The class Bunyaviricetes contains two orders which contain 16 families. These taxa are listed hereafter (-virales denotes order and -viridae denotes family):

- Elliovirales
  - Cruliviridae
  - Fimoviridae
  - Hantaviridae
  - Peribunyaviridae
  - Phasmaviridae
  - Tospoviridae
  - Tulasviridae
- Hareavirales
  - Arenaviridae
  - Discoviridae
  - Konkoviridae
  - Leishbuviridae
  - Mypoviridae
  - Nairoviridae
  - Phenuiviridae
  - Tosoviridae
  - Wupedeviridae

==Diseases in humans==
Bunyaviruses that cause disease in humans include:
- California encephalitis virus, Jamestown Canyon virus, La Crosse encephalitis virus, Oropouche virus, and Snowshoe hare virus (vector: mosquitoes; family: Peribunyaviridae);
- Hantavirus reservoir: small mammals or rodents (vector: aerosolized excreta from these mammals; family: Hantaviridae);
- Crimean–Congo hemorrhagic fever reservoir and (vector: ticks; amplifying hosts and vector: small mammals, domestic mammals; family: Nairoviridae);
- Rift Valley fever (reservoir: bats; vector: mosquitoes; amplifying hosts: small and domestic mammals; family: Phenuiviridae);
- Bwamba Fever (reservoir: monkeys; vector: mosquitoes; amplifying hosts: donkeys; family: Peribunyaviridae);
- Severe fever with thrombocytopenia syndrome (vector: ticks);
- Lassa fever and Argentine hemorrhagic fever (reservoir: rodents; vector: aerosolized excreta from these mammals; family: Arenaviridae).

Bunyaviruses have segmented genomes, making them capable of rapid reassortment and increasing the risk of outbreak. The bunyavirus that causes severe fever with thrombocytopenia syndrome can undergo recombination both by reassortment of genome segments and by intragenic homologous recombination. Bunyaviruses are transmitted by hematophagous arthropods including mosquitoes, midges, flies, and ticks. The viral incubation period is about 48 hours. Symptomatic infection typically causes non-specific flu-like symptoms with fever lasting for about three days. Because of their non-specific symptoms, Bunyavirus infections are frequently mistaken for other illnesses. For example, Bwamba fever is often mistaken for malaria.

What is needed => In the bunyavirus excerpt, which illness is Bwamba fever often mistaken for?

Data extract =>

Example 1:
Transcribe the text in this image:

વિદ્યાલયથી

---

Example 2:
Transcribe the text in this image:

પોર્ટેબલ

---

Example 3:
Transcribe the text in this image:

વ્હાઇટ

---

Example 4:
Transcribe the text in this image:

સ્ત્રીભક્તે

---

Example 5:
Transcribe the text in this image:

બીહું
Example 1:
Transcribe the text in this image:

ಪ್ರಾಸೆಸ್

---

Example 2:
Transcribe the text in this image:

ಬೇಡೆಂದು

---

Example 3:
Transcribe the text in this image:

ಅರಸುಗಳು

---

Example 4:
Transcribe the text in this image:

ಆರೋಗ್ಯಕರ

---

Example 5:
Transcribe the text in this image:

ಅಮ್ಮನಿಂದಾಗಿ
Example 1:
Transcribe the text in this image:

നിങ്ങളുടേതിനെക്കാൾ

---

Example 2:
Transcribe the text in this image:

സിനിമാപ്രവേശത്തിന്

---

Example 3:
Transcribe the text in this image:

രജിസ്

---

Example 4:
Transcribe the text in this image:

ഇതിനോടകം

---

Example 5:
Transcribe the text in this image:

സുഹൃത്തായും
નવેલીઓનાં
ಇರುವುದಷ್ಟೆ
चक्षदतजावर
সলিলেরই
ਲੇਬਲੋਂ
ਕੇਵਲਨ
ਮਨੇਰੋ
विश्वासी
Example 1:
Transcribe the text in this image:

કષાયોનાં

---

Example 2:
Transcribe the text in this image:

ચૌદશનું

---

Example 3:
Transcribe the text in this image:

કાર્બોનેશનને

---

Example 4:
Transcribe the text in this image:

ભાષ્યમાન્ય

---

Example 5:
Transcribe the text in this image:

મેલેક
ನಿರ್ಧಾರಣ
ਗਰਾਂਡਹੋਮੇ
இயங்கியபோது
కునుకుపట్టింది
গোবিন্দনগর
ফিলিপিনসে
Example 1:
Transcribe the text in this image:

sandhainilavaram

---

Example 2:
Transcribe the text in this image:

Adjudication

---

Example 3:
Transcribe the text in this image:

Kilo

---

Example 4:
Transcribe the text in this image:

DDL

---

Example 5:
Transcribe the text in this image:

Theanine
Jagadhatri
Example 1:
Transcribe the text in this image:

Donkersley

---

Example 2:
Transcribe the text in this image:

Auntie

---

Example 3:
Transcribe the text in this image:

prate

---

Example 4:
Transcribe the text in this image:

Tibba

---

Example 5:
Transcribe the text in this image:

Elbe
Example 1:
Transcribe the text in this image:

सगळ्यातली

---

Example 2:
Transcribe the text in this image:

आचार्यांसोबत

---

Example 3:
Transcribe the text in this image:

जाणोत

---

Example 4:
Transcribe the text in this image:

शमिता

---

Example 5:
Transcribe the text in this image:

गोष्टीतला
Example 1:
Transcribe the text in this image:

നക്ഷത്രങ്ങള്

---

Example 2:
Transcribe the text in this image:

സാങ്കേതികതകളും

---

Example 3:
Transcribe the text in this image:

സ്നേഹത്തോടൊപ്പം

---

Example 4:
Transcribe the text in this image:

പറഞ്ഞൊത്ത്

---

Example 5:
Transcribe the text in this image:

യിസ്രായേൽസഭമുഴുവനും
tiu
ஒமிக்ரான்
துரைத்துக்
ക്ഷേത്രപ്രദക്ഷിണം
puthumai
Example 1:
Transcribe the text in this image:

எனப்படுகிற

Written answer => Malaria.